Take the listing below and output it exactly, with no images.

--- START ---

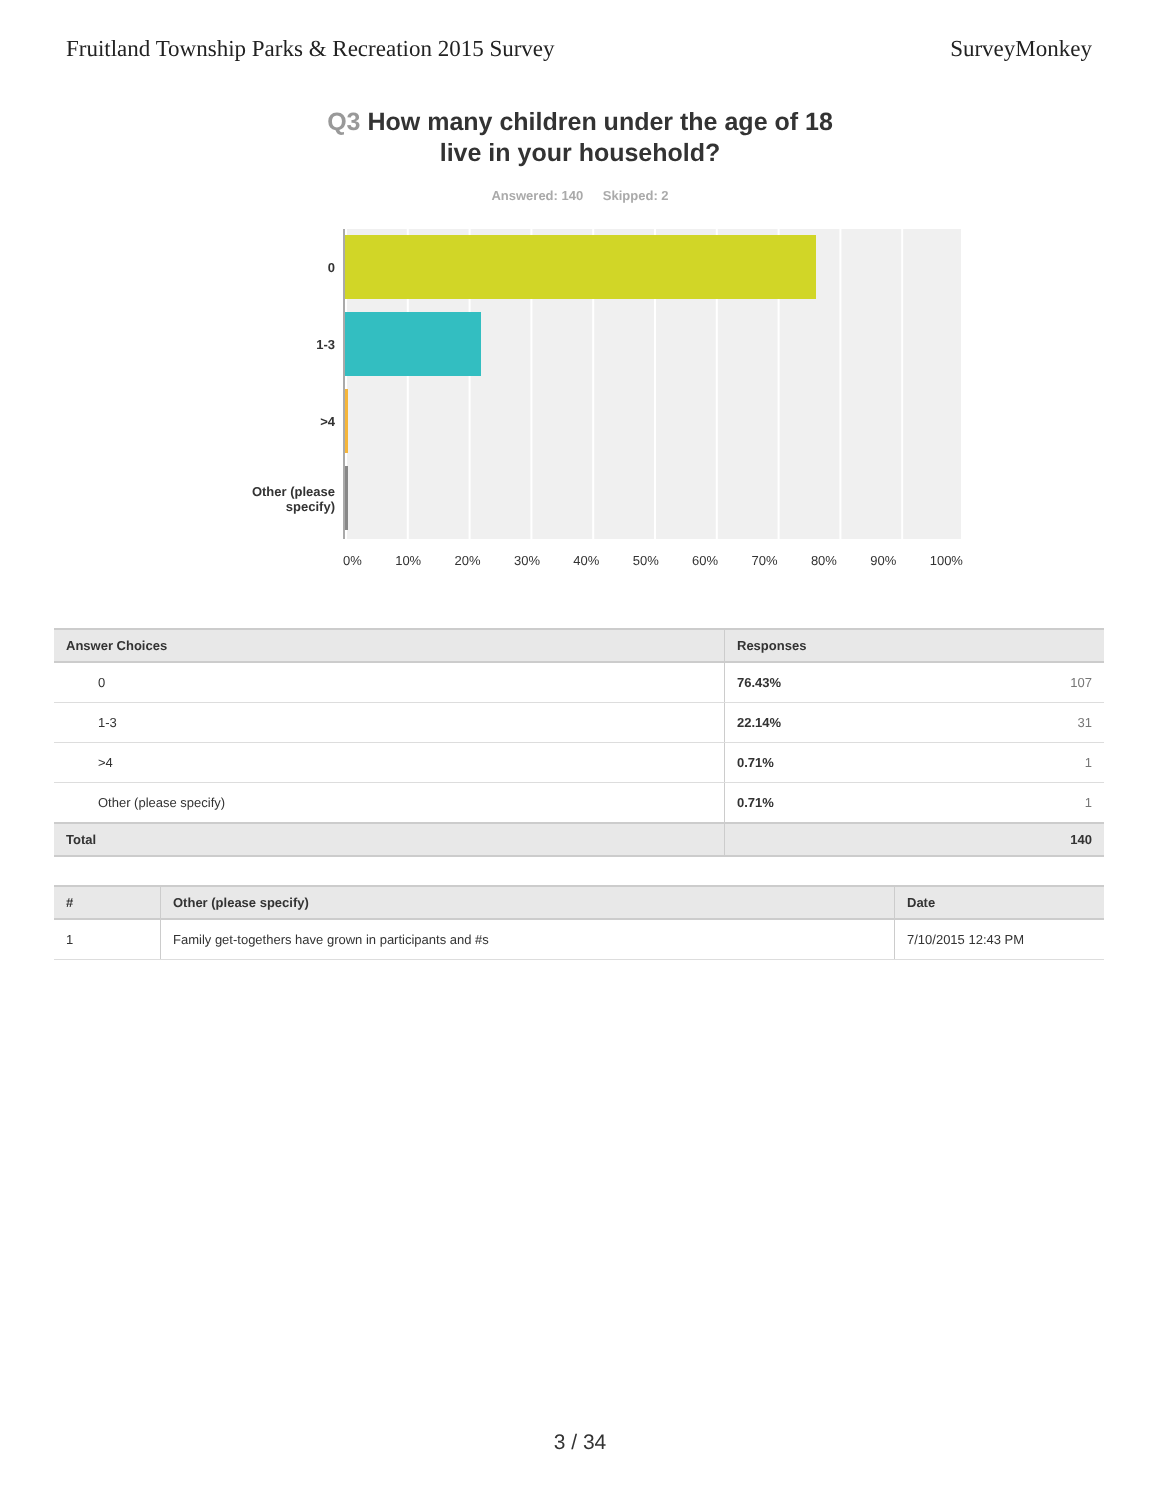Fruitland Township Parks & Recreation 2015 Survey SurveyMonkey
Q3 How many children under the age of 18
live in your household?
Answered: 140 Skipped: 2
0
1-3
>4
Other (please
specify)
0% 10% 20% 30% 40% 50% 60% 70% 80% 90% 100%
| Answer Choices | Responses | |
| --- | --- | --- |
| 0 | 76.43% | 107 |
| 1-3 | 22.14% | 31 |
| >4 | 0.71% | 1 |
| Other (please specify) | 0.71% | 1 |
| Total | | 140 |
| # | Other (please specify) | Date |
| --- | --- | --- |
| 1 | Family get-togethers have grown in participants and #s | 7/10/2015 12:43 PM |
3 / 34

--- END ---

**FINAL ANSWER:**
Fruitland Township Parks & Recreation 2015 Survey SurveyMonkey
Q3 How many children under the age of 18
live in your household?
Answered: 140 Skipped: 2
0
1-3
>4
Other (please
specify)
0% 10% 20% 30% 40% 50% 60% 70% 80% 90% 100%
| Answer Choices | Responses | |
| --- | --- | --- |
| 0 | 76.43% | 107 |
| 1-3 | 22.14% | 31 |
| >4 | 0.71% | 1 |
| Other (please specify) | 0.71% | 1 |
| Total | | 140 |
| # | Other (please specify) | Date |
| --- | --- | --- |
| 1 | Family get-togethers have grown in participants and #s | 7/10/2015 12:43 PM |
3 / 34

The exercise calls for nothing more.